Dans les abysses : la lutte sans pitié pour les nodules (épisode 2)
Plonger dans les abysses, c’est voyager dans un monde méconnu : le règne de la chimiosynthèse, des crevettes translucides et du calmar rouge. Dans l'épisode 2 de cette enquête, on s'intéresse cette fois aux fameux nodules, qui aiguisent l'appétit des géants miniers auxquels le président américain Donald Trump veut livrer le sous-sol marin.
Plonger dans les abysses, c’est voyager dans un monde méconnu : le règne de la chimiosynthèse, des crevettes translucides et du calmar rouge. Dans l'épisode 2 de cette enquête, on s'intéresse cette fois aux fameux nodules, qui aiguisent l'appétit des géants miniers auxquels le président américain Donald Trump veut livrer le sous-sol marin.
Depuis quelques années, l’explosion de la demande planétaire pour des technologies dites vertes a provoqué un boom inédit de l’extraction de ressources minérales. La production de voitures électriques et de panneaux solaires en tête. Pour remplacer les énergies fossiles sans remettre en cause le consumérisme, la quantité cumulée de métaux à extraire au cours des trente-cinq prochaines années dépasserait ce que les humains ont sorti du sol depuis l’Antiquité.

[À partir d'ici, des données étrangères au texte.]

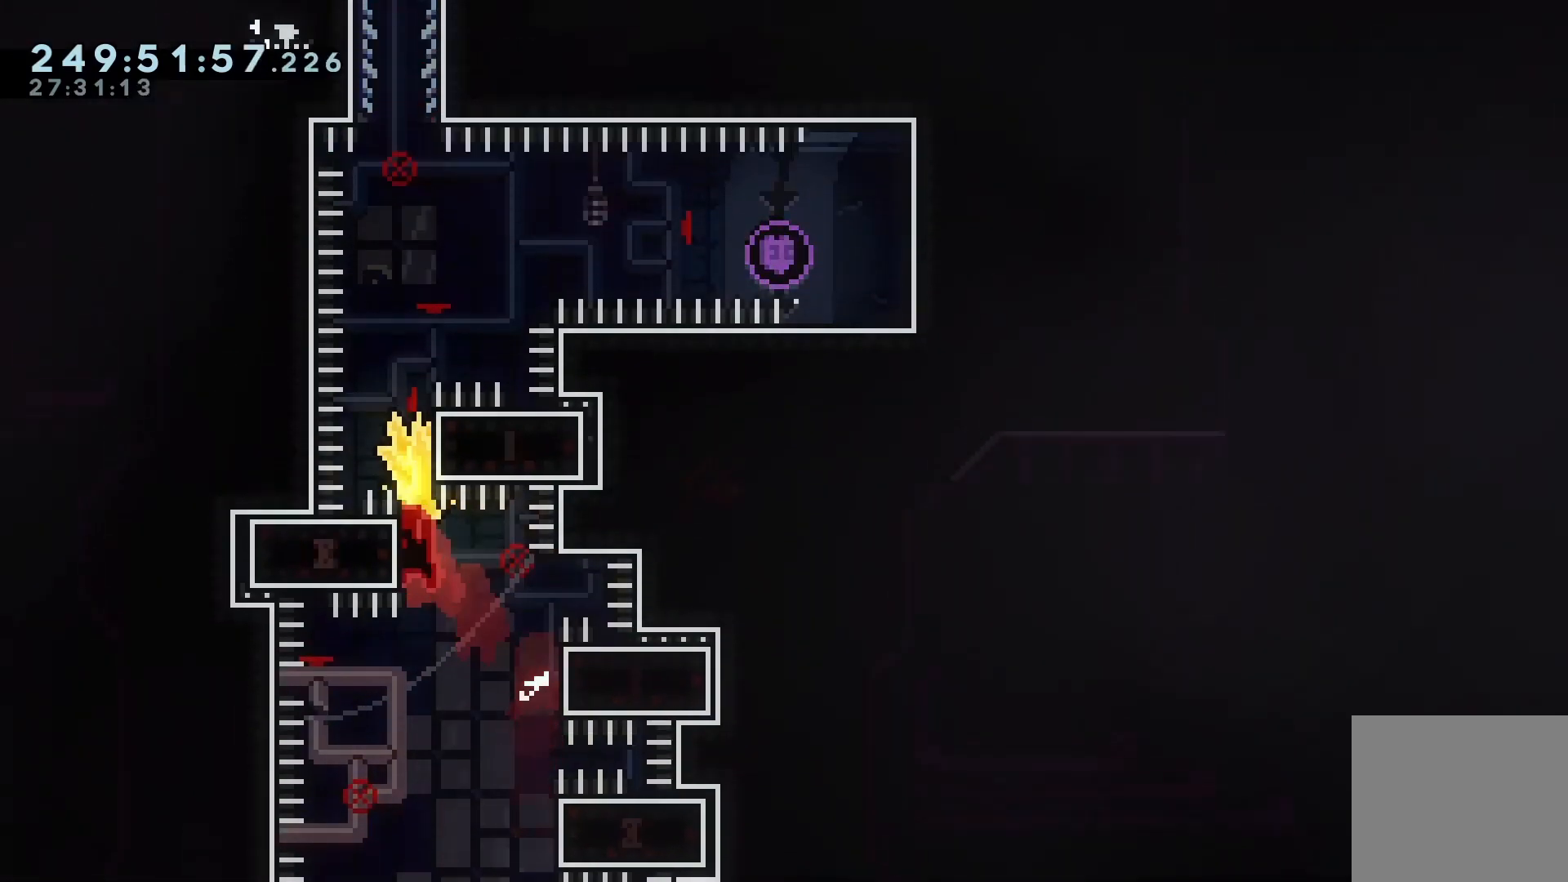
{"keys": ["grab", "jump"], "events": [[33, "jump", "up"], [33, "left", "up"], [100, "grab", "up"], [133, "grab", "down"], [233, "down", "up"], [267, "jump", "down"]]}
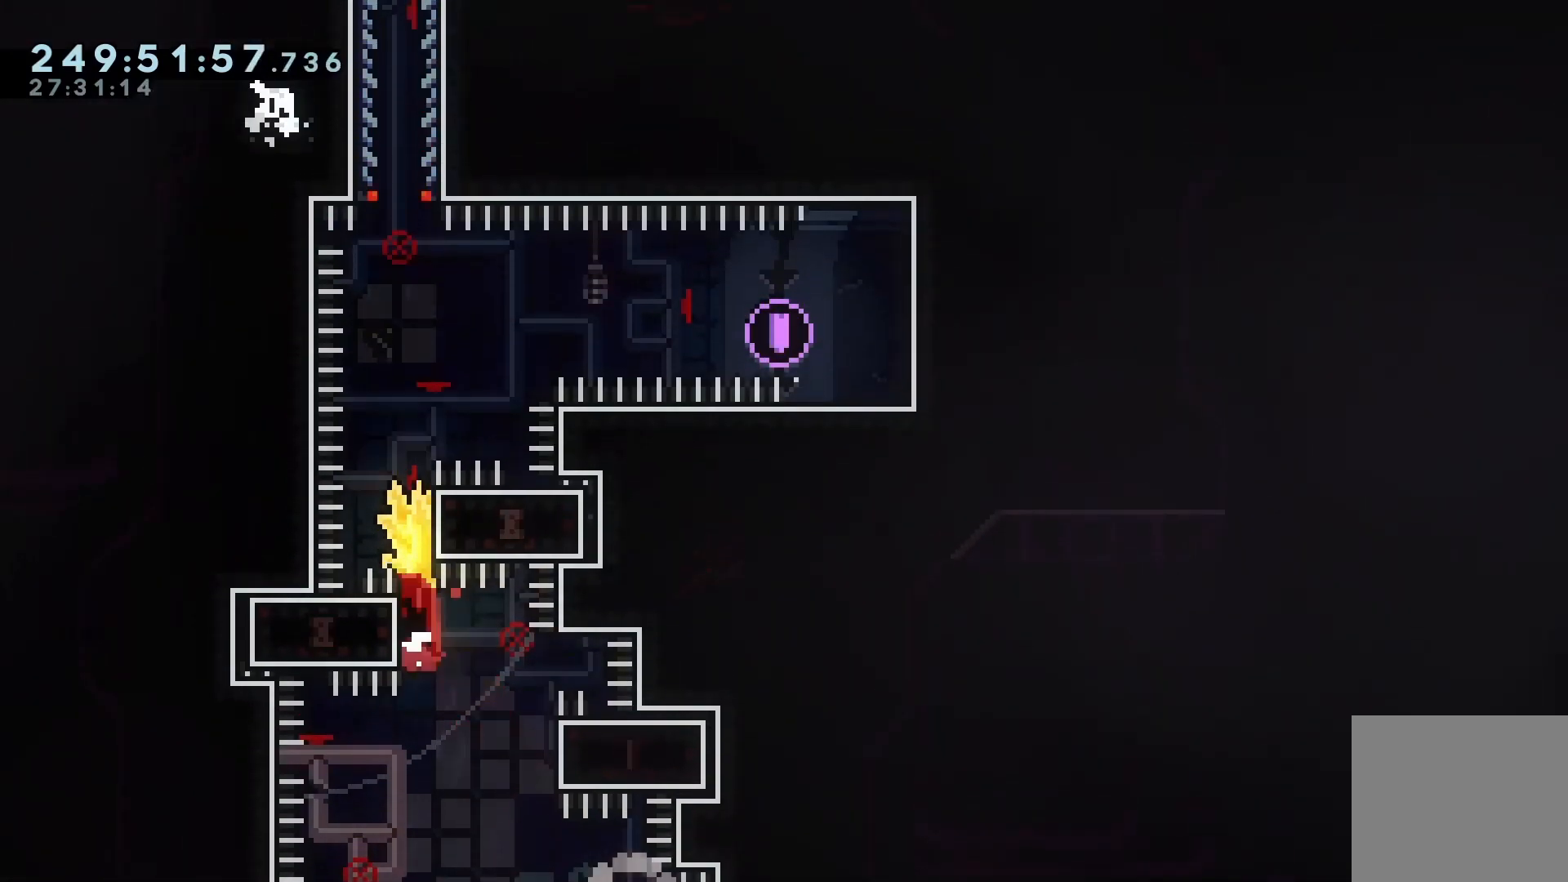
{"keys": ["grab"], "events": [[167, "right", "down"], [233, "down", "down"], [233, "grab", "up"], [233, "jump", "up"], [333, "right", "up"], [400, "grab", "down"], [433, "down", "up"]]}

Les géants de l’industrie minière cherchent donc de nouveaux filons et leurs yeux sont braqués sur les fonds marins. À grande profondeur, trois types de gisements renferment de nombreux métaux : les sulfures hydrothermaux où habite la fameuse crevette Rimicaris (dans l'épisode 1 de cette enquête, nous racontions comment cette crevette vit à très grande profondeur), les encroûtements formés sur des monts sous-marins et les nodules polymétalliques. Ces derniers sont les plus convoités, car ils renferment plusieurs éléments précieux : le manganèse, le cobalt et le nickel.
Ils semblent en outre faciles à collecter sur les vastes plaines abyssales, à environ -5 000 m. Dans l’immense zone de Clarion-Clipperton, dans le Pacifique, le territoire marin le plus ausculté par l’industrie minière, la quantité de nodules atteindrait 21 milliards de tonnes.
La start-up The Metals Company (TMC) est en pole position pour s’accaparer ces nodules polymétalliques. Parrainée par l’État insulaire de Nauru, un atoll du Pacifique au territoire dévasté par l’extraction du phosphate tout au long du XXe siècle, TMC mène le lobbying en faveur de l’exploitation minière des abysses au sein de l’Autorité internationale des fonds marins (AIFM). Longtemps ronronnante, cette organisation liée à l’ONU est secouée depuis quatre ans par le forcing de certains États et acteurs privés pour lancer l’exploitation minière des océans.
Dans ce contexte, la décision unilatérale de Donald Trump, qui a annoncé par décret jeudi 24 avril 2025 sa volonté d’ouvrir l’exploitation minière dans les grands fonds marins, y compris dans les eaux internationales, rebat totalement les cartes et semble donner un coup de pouce décisif aux partisans de l'exploitation minière.


Bras de fer
Pour mieux comprendre ce qui se joue avec le coup de force du président américain, il faut faire un retour en arrière. En juillet 2023 s’achevait la clause dite des deux ans déclenchée en 2021 par TMC pour faire adopter un code minier légiférant cette activité dans les océans. Le règlement de l’AIFM indiquait qu’en cas de non-promulgation d’un tel code dans ce laps de temps, les entreprises minières pourraient faire la demande d’un contrat d’exploitation. Heureusement, la mobilisation d’ONG et de scientifiques a poussé une vingtaine d’États, dont la France et la Suisse, à appeler à un moratoire concernant ces activités en raison des menaces qu’elles font peser sur la biodiversité des abysses.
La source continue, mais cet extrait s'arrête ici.